▶ _Records supplied_
- Opening Delimiter -

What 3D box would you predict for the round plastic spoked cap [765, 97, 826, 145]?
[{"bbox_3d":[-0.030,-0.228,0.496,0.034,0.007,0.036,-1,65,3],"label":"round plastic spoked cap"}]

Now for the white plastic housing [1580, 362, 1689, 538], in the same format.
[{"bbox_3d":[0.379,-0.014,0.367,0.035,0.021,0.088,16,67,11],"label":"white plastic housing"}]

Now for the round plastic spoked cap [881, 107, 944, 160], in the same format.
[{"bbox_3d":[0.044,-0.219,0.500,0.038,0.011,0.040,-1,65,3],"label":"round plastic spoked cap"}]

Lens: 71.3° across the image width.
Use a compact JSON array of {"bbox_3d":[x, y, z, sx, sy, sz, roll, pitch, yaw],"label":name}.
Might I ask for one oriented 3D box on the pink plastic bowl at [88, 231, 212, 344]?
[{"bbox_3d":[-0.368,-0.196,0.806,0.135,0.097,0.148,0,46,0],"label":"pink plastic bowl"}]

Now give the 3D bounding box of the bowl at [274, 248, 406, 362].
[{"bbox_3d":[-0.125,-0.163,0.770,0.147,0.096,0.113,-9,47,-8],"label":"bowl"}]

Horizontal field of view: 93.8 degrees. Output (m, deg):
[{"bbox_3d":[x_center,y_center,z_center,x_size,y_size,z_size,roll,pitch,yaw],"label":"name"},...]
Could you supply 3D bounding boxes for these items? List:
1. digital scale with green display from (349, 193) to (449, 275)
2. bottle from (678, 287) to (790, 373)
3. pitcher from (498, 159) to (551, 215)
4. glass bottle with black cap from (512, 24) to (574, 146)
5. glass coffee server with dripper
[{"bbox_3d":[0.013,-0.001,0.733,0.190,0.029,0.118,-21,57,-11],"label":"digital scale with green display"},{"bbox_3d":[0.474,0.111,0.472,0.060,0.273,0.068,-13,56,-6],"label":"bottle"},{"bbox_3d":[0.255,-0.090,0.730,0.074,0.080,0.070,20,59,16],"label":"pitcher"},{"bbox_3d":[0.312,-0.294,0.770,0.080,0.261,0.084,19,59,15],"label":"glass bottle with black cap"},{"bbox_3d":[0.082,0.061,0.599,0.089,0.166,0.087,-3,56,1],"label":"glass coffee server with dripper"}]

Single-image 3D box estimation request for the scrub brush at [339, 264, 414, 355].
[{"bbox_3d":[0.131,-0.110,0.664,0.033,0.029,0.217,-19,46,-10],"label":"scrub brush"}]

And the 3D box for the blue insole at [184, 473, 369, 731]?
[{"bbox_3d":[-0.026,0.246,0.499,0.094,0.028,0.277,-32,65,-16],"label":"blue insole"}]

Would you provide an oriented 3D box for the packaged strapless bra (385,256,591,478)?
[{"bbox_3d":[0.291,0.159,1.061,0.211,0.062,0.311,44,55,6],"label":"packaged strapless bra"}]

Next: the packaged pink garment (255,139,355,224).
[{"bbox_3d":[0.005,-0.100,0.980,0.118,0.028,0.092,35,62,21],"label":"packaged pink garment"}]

- Closing Delimiter -

▶ _What you have to do_
None of the lines above may be skipped. Transcribe each one exactly.

▶ _Exercise solution_
What 3D box would you predict for the round plastic spoked cap [765, 97, 826, 145]?
[{"bbox_3d":[-0.030,-0.228,0.496,0.034,0.007,0.036,-1,65,3],"label":"round plastic spoked cap"}]

Now for the white plastic housing [1580, 362, 1689, 538], in the same format.
[{"bbox_3d":[0.379,-0.014,0.367,0.035,0.021,0.088,16,67,11],"label":"white plastic housing"}]

Now for the round plastic spoked cap [881, 107, 944, 160], in the same format.
[{"bbox_3d":[0.044,-0.219,0.500,0.038,0.011,0.040,-1,65,3],"label":"round plastic spoked cap"}]

Lens: 71.3° across the image width.
Use a compact JSON array of {"bbox_3d":[x, y, z, sx, sy, sz, roll, pitch, yaw],"label":name}.
Might I ask for one oriented 3D box on the pink plastic bowl at [88, 231, 212, 344]?
[{"bbox_3d":[-0.368,-0.196,0.806,0.135,0.097,0.148,0,46,0],"label":"pink plastic bowl"}]

Now give the 3D bounding box of the bowl at [274, 248, 406, 362].
[{"bbox_3d":[-0.125,-0.163,0.770,0.147,0.096,0.113,-9,47,-8],"label":"bowl"}]

Horizontal field of view: 93.8 degrees. Output (m, deg):
[{"bbox_3d":[x_center,y_center,z_center,x_size,y_size,z_size,roll,pitch,yaw],"label":"name"},...]
Could you supply 3D bounding boxes for these items? List:
1. digital scale with green display from (349, 193) to (449, 275)
2. bottle from (678, 287) to (790, 373)
3. pitcher from (498, 159) to (551, 215)
4. glass bottle with black cap from (512, 24) to (574, 146)
5. glass coffee server with dripper
[{"bbox_3d":[0.013,-0.001,0.733,0.190,0.029,0.118,-21,57,-11],"label":"digital scale with green display"},{"bbox_3d":[0.474,0.111,0.472,0.060,0.273,0.068,-13,56,-6],"label":"bottle"},{"bbox_3d":[0.255,-0.090,0.730,0.074,0.080,0.070,20,59,16],"label":"pitcher"},{"bbox_3d":[0.312,-0.294,0.770,0.080,0.261,0.084,19,59,15],"label":"glass bottle with black cap"},{"bbox_3d":[0.082,0.061,0.599,0.089,0.166,0.087,-3,56,1],"label":"glass coffee server with dripper"}]

Single-image 3D box estimation request for the scrub brush at [339, 264, 414, 355].
[{"bbox_3d":[0.131,-0.110,0.664,0.033,0.029,0.217,-19,46,-10],"label":"scrub brush"}]

And the 3D box for the blue insole at [184, 473, 369, 731]?
[{"bbox_3d":[-0.026,0.246,0.499,0.094,0.028,0.277,-32,65,-16],"label":"blue insole"}]

Would you provide an oriented 3D box for the packaged strapless bra (385,256,591,478)?
[{"bbox_3d":[0.291,0.159,1.061,0.211,0.062,0.311,44,55,6],"label":"packaged strapless bra"}]

Next: the packaged pink garment (255,139,355,224).
[{"bbox_3d":[0.005,-0.100,0.980,0.118,0.028,0.092,35,62,21],"label":"packaged pink garment"}]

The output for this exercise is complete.